Komplo teorilerine inananlar, koronavirüsü kontrol altına alma ve yaygınlaşmasını önleme çabalarının bir parçası olarak birkaç ülke tarafından uygulanan "test ve takip" sistemini de reddediyorlar. Takip sisteminin, hükümetlerin insanlar hakkında kişisel bilgi toplama ve hareketlerini takip etmeye yönelik bir planından başka bir şey olmadığını söylüyorlar. İnsanları “Polis sağlık sistemi” adını verdikleri bu sistemi reddetmemeye teşvik ediyorlar. Komplo teorilerine inananların tamamı, bazılarının tasvir ettiği gibi "cahil ve aptal" değiller. Bu eğilimin arkasında önde gelen ve kültürlü kişiler de var.
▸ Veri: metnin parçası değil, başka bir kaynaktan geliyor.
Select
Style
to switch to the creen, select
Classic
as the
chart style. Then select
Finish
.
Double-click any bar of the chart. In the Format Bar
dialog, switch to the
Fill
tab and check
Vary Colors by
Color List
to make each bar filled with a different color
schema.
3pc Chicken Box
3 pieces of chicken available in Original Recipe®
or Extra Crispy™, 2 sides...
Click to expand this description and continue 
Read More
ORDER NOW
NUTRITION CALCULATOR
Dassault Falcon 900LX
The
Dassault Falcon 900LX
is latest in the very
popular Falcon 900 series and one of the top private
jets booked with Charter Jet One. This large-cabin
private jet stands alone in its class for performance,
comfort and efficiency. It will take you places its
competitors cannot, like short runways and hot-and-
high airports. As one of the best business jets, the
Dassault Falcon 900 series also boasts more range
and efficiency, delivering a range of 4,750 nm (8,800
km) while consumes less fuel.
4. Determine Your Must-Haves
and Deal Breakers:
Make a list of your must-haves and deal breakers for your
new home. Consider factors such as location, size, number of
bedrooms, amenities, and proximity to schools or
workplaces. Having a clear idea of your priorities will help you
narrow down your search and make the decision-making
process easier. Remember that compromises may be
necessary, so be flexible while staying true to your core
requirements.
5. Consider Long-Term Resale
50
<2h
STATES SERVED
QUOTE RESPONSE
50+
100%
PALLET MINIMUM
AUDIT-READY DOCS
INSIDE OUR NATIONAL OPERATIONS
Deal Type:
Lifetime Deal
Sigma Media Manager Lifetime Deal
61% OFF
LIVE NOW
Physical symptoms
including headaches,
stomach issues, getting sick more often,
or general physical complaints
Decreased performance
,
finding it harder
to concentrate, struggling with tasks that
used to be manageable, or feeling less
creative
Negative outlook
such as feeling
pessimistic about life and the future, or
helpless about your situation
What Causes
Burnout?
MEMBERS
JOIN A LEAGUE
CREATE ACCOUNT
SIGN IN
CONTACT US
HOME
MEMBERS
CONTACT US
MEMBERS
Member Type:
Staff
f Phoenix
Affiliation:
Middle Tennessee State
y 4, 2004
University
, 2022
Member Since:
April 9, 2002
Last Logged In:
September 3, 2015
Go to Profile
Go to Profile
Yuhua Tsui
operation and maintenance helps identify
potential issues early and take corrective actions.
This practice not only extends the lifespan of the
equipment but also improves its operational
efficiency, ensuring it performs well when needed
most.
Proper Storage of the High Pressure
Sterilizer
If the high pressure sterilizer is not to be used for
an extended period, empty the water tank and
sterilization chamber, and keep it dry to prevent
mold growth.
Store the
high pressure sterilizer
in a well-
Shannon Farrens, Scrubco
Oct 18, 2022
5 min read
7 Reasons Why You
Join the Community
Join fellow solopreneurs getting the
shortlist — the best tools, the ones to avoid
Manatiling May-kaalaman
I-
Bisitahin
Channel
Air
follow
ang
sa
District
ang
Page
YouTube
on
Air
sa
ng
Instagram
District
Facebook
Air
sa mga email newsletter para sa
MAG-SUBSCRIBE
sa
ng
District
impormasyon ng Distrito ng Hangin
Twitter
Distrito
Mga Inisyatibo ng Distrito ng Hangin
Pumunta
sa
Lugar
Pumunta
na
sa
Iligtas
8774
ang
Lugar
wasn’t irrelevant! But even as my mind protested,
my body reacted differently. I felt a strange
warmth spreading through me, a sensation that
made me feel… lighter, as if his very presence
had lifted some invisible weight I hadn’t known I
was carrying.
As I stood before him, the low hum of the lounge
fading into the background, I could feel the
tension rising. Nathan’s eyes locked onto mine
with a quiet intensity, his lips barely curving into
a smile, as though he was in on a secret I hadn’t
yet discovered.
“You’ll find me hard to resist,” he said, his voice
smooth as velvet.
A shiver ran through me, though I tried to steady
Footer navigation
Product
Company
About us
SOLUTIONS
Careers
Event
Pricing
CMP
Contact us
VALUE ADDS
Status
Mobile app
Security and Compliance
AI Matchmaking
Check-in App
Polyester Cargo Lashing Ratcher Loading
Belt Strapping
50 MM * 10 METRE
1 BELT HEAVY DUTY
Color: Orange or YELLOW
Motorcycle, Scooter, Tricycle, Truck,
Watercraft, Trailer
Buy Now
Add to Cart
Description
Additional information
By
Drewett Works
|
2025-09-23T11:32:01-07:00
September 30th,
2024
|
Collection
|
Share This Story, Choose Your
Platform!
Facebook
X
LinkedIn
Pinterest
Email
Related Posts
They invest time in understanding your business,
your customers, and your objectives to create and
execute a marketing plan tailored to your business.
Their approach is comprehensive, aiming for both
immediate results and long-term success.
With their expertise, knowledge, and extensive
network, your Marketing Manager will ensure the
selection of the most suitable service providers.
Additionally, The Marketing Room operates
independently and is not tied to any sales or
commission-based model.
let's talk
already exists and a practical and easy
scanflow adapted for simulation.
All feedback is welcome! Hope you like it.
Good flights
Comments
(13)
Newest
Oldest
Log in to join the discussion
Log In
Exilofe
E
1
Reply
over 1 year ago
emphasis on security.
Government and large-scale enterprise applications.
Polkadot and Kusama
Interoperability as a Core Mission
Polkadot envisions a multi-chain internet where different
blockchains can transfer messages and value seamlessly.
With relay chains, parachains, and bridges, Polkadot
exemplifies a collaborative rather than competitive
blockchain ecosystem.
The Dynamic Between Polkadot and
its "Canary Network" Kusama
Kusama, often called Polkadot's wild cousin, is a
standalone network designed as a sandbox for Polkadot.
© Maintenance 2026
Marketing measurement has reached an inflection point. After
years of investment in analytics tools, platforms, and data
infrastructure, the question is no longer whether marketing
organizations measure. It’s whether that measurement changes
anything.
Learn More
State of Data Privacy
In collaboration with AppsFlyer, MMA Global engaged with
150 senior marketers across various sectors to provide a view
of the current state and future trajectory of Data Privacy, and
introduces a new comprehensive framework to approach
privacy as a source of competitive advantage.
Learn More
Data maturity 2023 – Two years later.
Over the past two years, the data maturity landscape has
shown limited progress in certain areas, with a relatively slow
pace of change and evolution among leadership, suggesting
Bunlar genellikle hükümetlerin baskı ve otoriterliğini kesinlikle reddeden ve özgürlükleri kısıtladığını düşündükleri her harekete karşı çıkan kişilerdir.
Komplo fikirleri ve teorileriyle mücadele ne yenidir ne de korona salgınıyla sınırlıdır. Ancak sosyal medya platformlarının artan etkisi ve burada birçok yanlış bilginin yayılması ışığında karmaşık ve potansiyel boyutları son derece tehlikeli bir konu haline geldi. Komplo teorisinden etkilenenlerin oranı, dünya ekonomilerini yok eden ve insanların hayatlarının parametrelerini değiştiren virüse karşı bir aşının keşfedilmesini sabırsızlıkla bekleyenlerin oranına kıyasla küçük olabilir. Fakat asıl sorun koronavirüsün hızla yayılma kapasitesini sürdürüyor olması. Zira komplo teorileri ve yanıltıcı fikirleri takip eden bu azınlık, vektör (taşıyıcı) olup çoğunluğu tehdit eden odaklara dönüşebilir. İşte bu da felaketin ta kendisidir.